During the week of June 10–14, 2019, the Patent Trial and Appeal Board (“Board”) issued one IPR final written decision in TC 1600.
Rimfrost AS v. Aker BioMarine Antarctic AS, IPR2018-00295 (Final Written Decision Entered June 12, 2019)
The Board issued a final written decision on a patent challenged by Rimfrost AS (“Petitioner”), U.S. Patent No. 9,320,765 B2 (“’765 patent”), titled “Bioeffective Krill Oil Compositions,” and assigned to Aker BioMarine Antarctic AS (“Patent Owner”), finding all claims (1–48) unpatentable. The patent at issue claimed a krill oil composition comprising Euphausia superba krill oil suitable for oral administration. Petitioner argued that all claims are obvious under 35 U.S.C § 103(a).
The ’765 patent describes extracts from Antarctic krill, small shrimp-like animals, that include bioactive fatty acids. According to the specification, the compositions disclosed in the ’765 patent are effective in areas such as anti-inflammation, antioxidant effects, improving insulin resistance and improving blood lipid profile. See IPR2018-00295, Paper 35 (Final Written Decision), at 4 (quoting ’765 patent abstract).
Claim 1 of the ’765 patent is illustrative:
A krill oil composition comprising E. superba krill oil suitable for oral administration, said krill oil comprising greater than about 3% ether phospholipids w/w of said krill oil; from about 27% to 50% non-ether phospholipids w/w of said krill oil so that the amount of total phospholipids in the composition is from about 30% to 60% w/w of said krill oil; from about 20% to 50% triglycerides w/w of said krill oil, and astaxanthin esters in amount of greater than about 100 mg/kg of said krill oil.
Id. at 8 (citing ’765 patent, 34:1–35:5). Independent claim 25 adds the limitation that the krill oil composition is encapsulated. Id. (citing ’765 patent, 36:1–11).
Because the Petition was filed before November 13, 2018, the Board applied 37 C.F.R. § 42.100(b) (2018) and interpreted the claim terms according to the broadest reasonable construction in light of the specification. Petitioner contended the term “greater than about 5% w/w” in Claims 18 and 42 should be construed to mean “greater than 4.5% w/w,” while Patent Owner contended that the term should be construed to mean “greater than 4.95%.” And, as one could have guessed, the asserted prior art references disclosed krill oil compositions between 4.5% and 4.95% w/w ether phospholipids. The Board held that, although “it is rarely feasible to attach a precise limit to ‘about,’ the usage can usually be understood in light of the technology embodied in the invention.” Id. at 12 (quoting Modine Mfg. Co. v. U.S. Int’l Trade Comm’n, 75 F.3d 1545, 1554 (Fed. Cir. 1996)). The Board looked to an example in the ’765 patent reporting the analysis of phospholipid fractions of a product of the invention and a commercially available Krill product, and a table that reports the calculated values for the various phospholipids. The data in the patent are rounded to the nearest whole number, not the nearest tenth, which the Board determined is consistent with the approach advanced by Petitioner. See id. (citing ’765 patent, 32:11–15). The Board therefore construed the term “greater than about 5% w/w” to mean “greater than 4.5% w/w.”
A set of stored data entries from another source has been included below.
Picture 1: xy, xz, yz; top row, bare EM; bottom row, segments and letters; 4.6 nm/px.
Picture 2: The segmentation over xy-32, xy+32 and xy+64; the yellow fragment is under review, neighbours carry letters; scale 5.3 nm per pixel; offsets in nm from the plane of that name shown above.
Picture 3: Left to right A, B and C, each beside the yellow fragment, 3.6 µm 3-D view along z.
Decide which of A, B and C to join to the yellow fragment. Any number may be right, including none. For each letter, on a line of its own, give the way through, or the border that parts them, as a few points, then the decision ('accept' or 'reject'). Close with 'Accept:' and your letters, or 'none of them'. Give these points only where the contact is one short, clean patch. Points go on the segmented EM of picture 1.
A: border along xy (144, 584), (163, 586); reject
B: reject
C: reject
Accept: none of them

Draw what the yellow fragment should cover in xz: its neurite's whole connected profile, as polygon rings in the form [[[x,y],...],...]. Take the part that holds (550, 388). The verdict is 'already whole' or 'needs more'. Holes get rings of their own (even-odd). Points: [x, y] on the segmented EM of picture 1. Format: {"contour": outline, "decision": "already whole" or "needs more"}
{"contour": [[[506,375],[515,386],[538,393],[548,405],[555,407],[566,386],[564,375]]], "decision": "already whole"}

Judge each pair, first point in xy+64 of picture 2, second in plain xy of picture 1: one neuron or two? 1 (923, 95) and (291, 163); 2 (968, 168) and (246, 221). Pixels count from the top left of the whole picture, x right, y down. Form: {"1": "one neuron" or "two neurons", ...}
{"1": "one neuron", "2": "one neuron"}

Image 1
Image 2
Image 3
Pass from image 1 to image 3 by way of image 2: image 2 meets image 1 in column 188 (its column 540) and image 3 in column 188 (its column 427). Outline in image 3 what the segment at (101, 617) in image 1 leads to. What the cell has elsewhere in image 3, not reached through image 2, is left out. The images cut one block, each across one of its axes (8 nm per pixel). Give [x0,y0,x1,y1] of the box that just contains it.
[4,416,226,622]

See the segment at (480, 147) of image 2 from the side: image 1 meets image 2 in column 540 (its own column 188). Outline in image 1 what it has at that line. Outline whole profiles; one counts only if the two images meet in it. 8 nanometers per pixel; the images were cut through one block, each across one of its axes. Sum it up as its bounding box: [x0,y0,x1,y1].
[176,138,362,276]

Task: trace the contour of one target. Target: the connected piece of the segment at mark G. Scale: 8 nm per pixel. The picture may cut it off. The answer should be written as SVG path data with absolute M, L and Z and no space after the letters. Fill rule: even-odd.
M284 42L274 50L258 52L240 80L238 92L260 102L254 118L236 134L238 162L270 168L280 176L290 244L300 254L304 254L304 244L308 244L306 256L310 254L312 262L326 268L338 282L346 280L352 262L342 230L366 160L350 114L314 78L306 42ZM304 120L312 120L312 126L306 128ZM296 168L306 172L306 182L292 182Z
According to Petitioner, it would have been obvious to a person of ordinary skill in the art to combine a prior art krill oil composition, disclosed as having the claimed components, with an oral mode of administration, to create a krill oil having the health benefits disclosed by the prior art. Petitioner further asserted that a skilled artisan would have had reason to use krill extract because the prior art described processing and consumer benefits from using a prior art extraction method. See id. at 30 (citing Pet. 42–46).
Patent Owner only argued that an ordinarily-skilled artisan would not have had reason to combine the references. The Board, however, agreed with Petitioner that one skilled in the art would have been motivated to create a krill oil composition with higher levels of ether phospholipids and include the krill oil composition in a soft gel capsule, and would have had a reasonable expectation of success in creating such a composition. The Board credited Petitioner’s expert’s testimony that a POSA “would have known that the relative proportions of krill oil constituents could be varied in predictable ways by applying a single solvent or combination of solvents including super critical fluid extraction to selectively extract specific groups of lipid components based on their different solubility, and by blending these selective extracts in known and predictable ways to produce a desired krill oil composition.” Id. at 34, 38.